Presidente francês descreve o combate ao antissemitismo como uma “causa nacional”

Carlos Yárnoz
François Hollande no Museu da História da Imigração, em Paris.
François Hollande no Museu da História da Imigração, em Paris.efe

François Hollande se contrapôs nesta segunda-feira aos crescentes movimentos xenófobos de toda Europa com um discurso solene, emotivo e vibrante, em que fez todo um canto de louvor à contribuição dos imigrantes para a França e sobre a necessidade de fortalecer os sistemas de integração. “Não podemos tolerar que ninguém seja atacado por sua religião, sua cor, sua origem ou sua cultura”, afirmou o presidente francês, que mais adiante chegou a essa conclusão: “O sucesso da integração determinará nosso destino nacional”.

O discurso de Hollande, que está na metade de seu mandato de cinco anos, era especialmente esperado por ser o primeiro que ele dedica à imigração. “Sempre há demagogos. Os estrangeiros têm sido sistematicamente acusados dos mesmos males. A novidade é a penetração dessas teses num contexto de crise interminável e de globalização”, afirmou o chefe do Estado.

Um museu maldito

Hollande pronunciou seu discurso na inauguração – com sete anos de atraso – do Museu da História da Imigração na França. Proposto pelo socialista Lionel Jospin em 2001, não foi inaugurado na época por causa da expansão do partido direitista Frente Nacional, então comandado por Jean-Marie Le Pen. Após várias obras, ficou pronto para ser aberto no final de 2007, meses depois da posse de Nicolas Sarkozy como presidente. Sarkozy tinha baseado boa parte de sua campanha num discurso duro contra os imigrantes, e por isso nunca encontrou o momento adequado para a inauguração. Como resposta, vários dos prestigiosos historiadores decidiram deixar o conselho científico da instituição.

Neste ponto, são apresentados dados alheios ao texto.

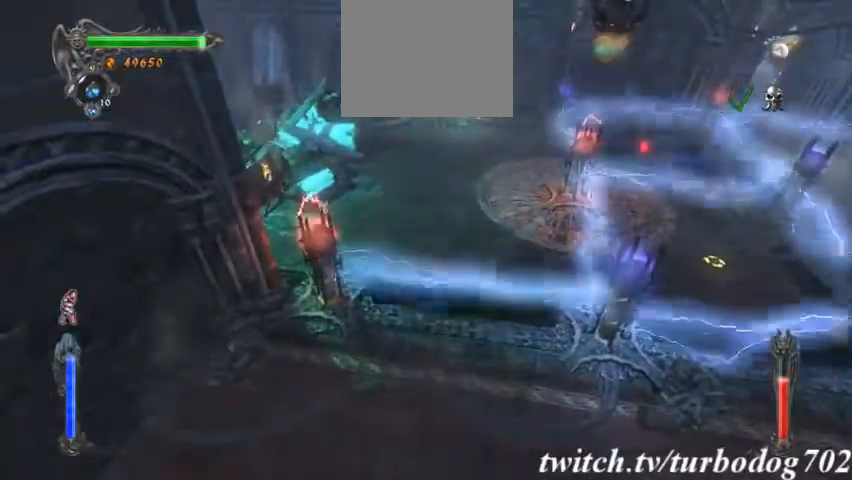
{"dt_ms": 500, "buttons": [], "events": [[200, "L1", "up"]]}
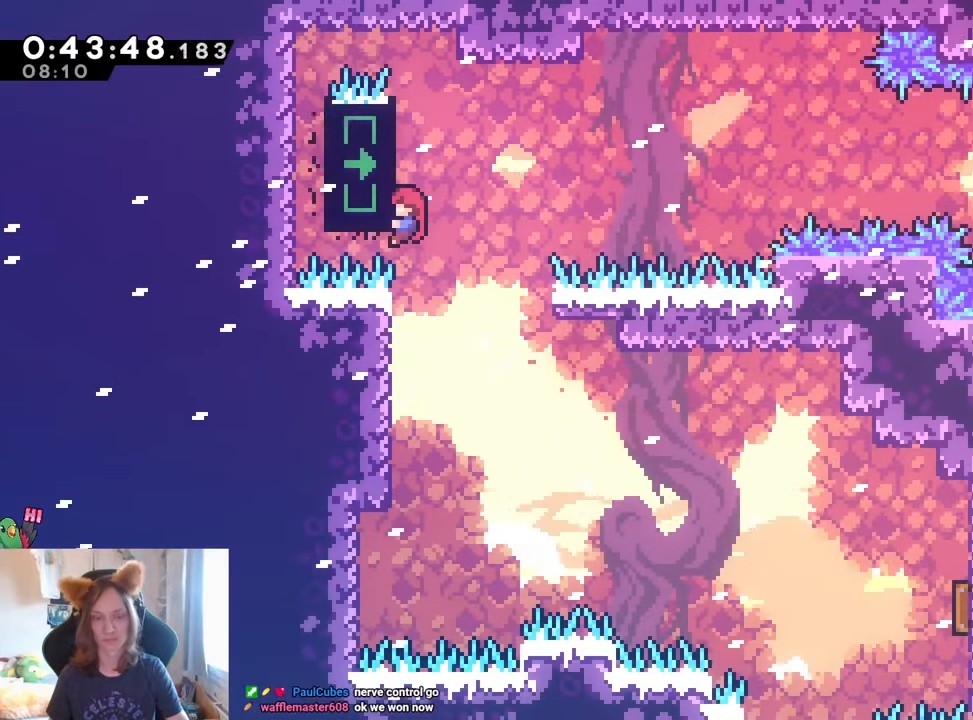
Gameplay with a controller (Nintendo layout); each line is a JSON object with the inputs held at the frame after it. "events" lists button and stick changes between this image and that frame as [ms after this image, input, new state], when the widget could be followed in between. Not read: DPAD_LEFT DPAD_RIGHT HOME L1 L3 R3 START.
{"buttons": ["R1"], "left_stick": "right", "right_stick": "center", "events": [[83, "B", "up"], [167, "left_stick", "center"], [317, "left_stick", "right"]]}
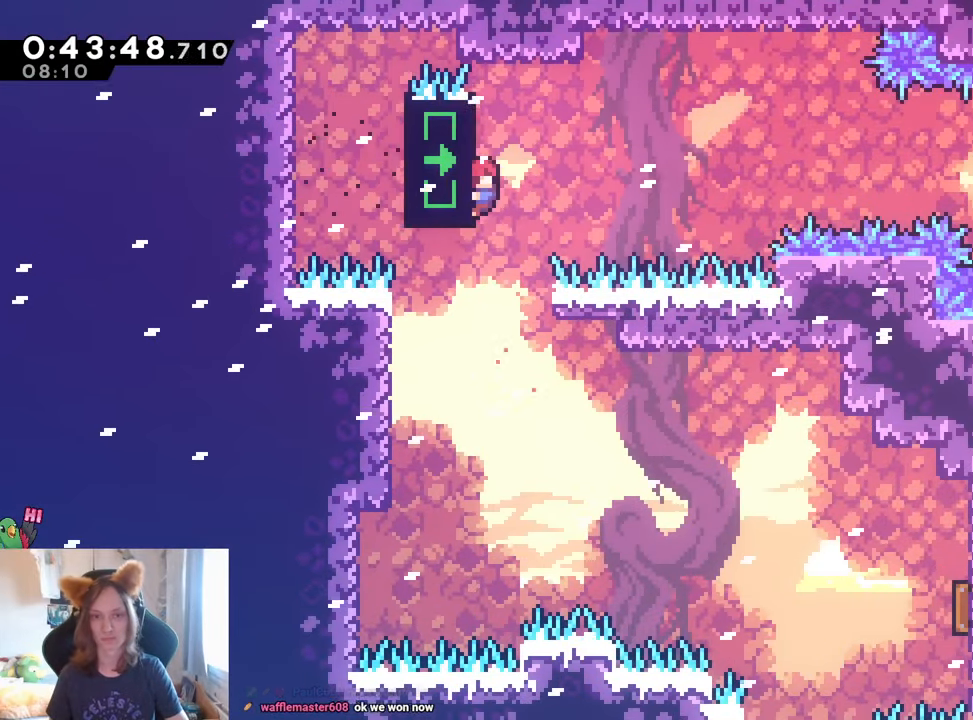
{"buttons": ["B", "R1"], "left_stick": "right", "right_stick": "center", "events": [[166, "DPAD_DOWN", "down"], [183, "DPAD_DOWN", "up"], [216, "B", "down"]]}
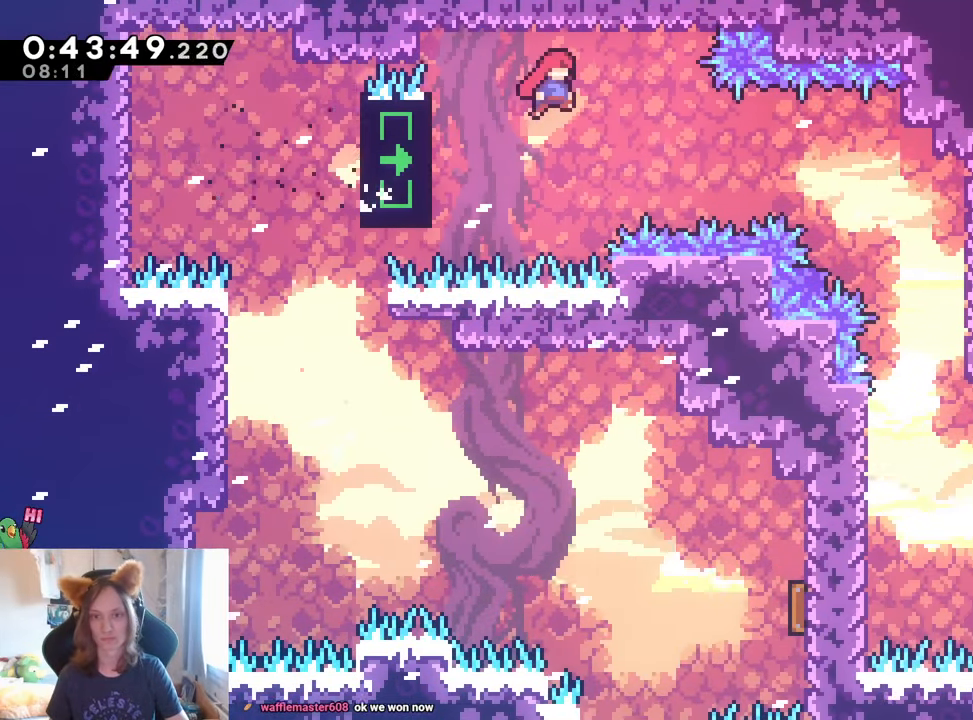
{"buttons": ["B"], "left_stick": "right", "right_stick": "center", "events": [[117, "R1", "up"], [334, "Y", "down"], [467, "Y", "up"]]}
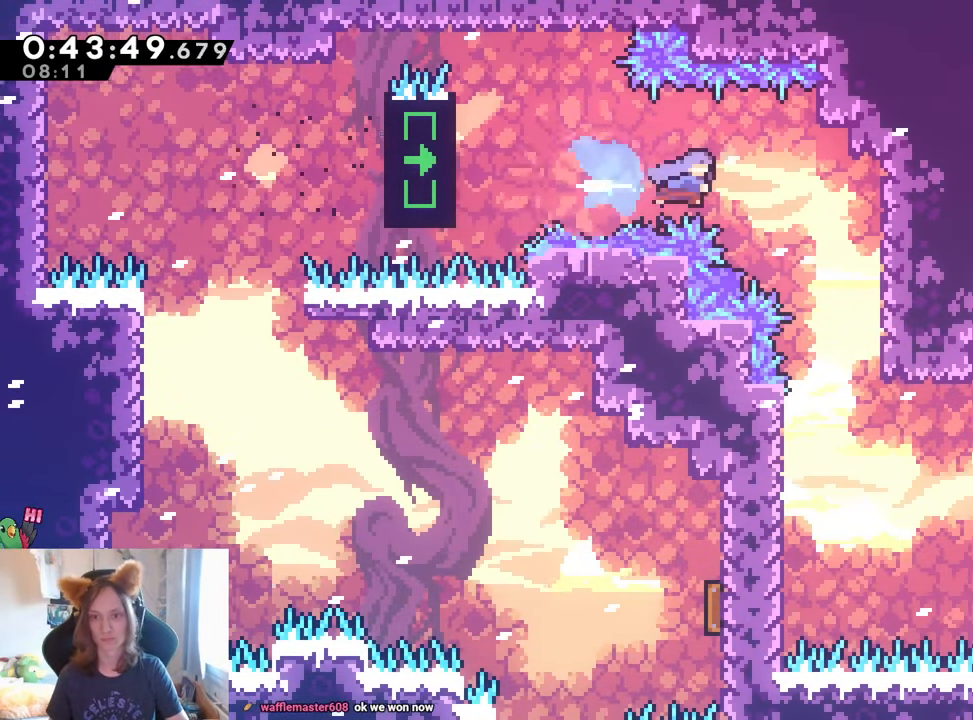
{"buttons": [], "left_stick": "right", "right_stick": "center", "events": [[16, "B", "up"]]}
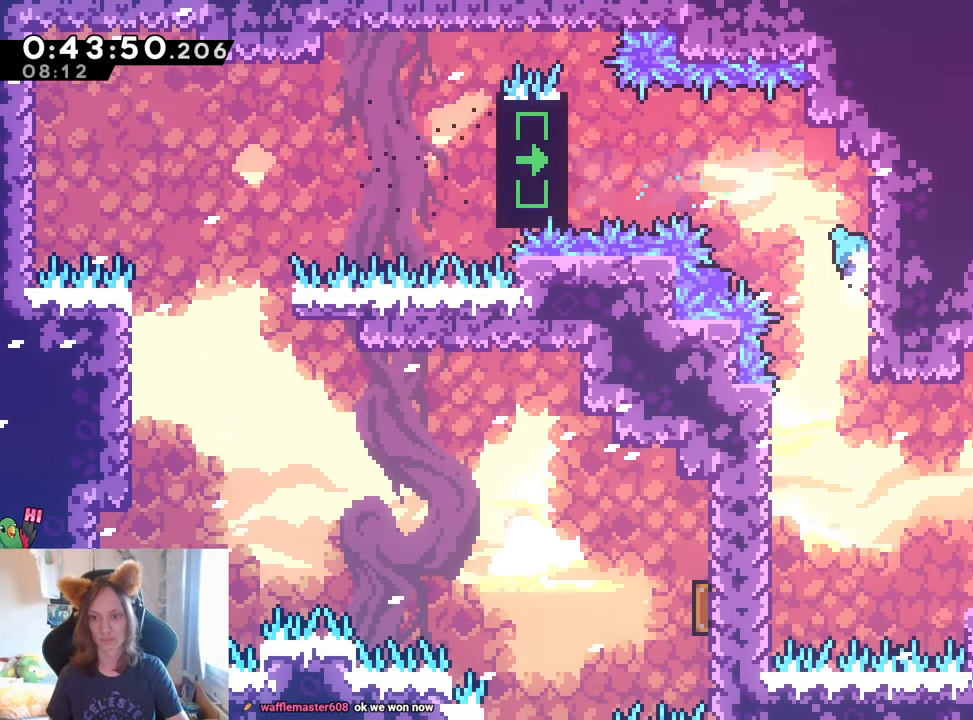
{"buttons": [], "left_stick": "right", "right_stick": "center", "events": []}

Em 2010, o edifício foi ocupado durante meses por imigrantes indocumentados.

Por tudo isso, o gesto de Hollande nesta segunda-feira tem um significado muito especial para a história francesa recente. E também o momento escolhido, quando a direita e a ultradireita esgrimem suas duras receitas contra os imigrantes com a intenção de ganhar votos.

O lugar escolhido foi igualmente simbólico para a mensagem: o Museu da História da Imigração, no Palácio da Porta Dourada, para onde foram convocados 200 embaixadores, parlamentares e representantes de coletivos de imigrantes. Em seu discurso, Hollande condenou “a violência, a demagogia, a intolerância, os preconceitos, as suspeitas, as dúvidas instaladas...” – definitivamente, todos os clichês que ao longo da história foram utilizados contra o estrangeiro. Nestes momentos, o clichê é do “medo da deslocalização”. “Não deixemos lugar aos discursos que instrumentalizam o medo da dissolução, da deslocalização, do desaparecimento”, afirmou.

Hollande deixou clara a abissal distância que o separa da Frente Nacional e do discurso de Nicolas Sarkozy, já que ambos se valem do medo do imigrante como lema para arregimentar seguidores. “Não se pode deixar lugar àqueles que sonham com uma França pequena e recolhida”, disse Marine Le Pen, a atual líder da FN, que defende erguer novamente fronteiras nacionais e abandonar a UE, precisamente para fechar as portas aos imigrantes. Sarkozy, por sua vez, reiterou que deseja alterar as regras do espaço Schengen, que permitem a livre circulação de pessoas dentro da UE. Para Hollande, entretanto, “o espaço Schengen é justamente o que permitiu a todos os países da Europa se organizar para controlar a imigração. Fazer desaparecer o espaço Schengen seria dar marcha a ré”.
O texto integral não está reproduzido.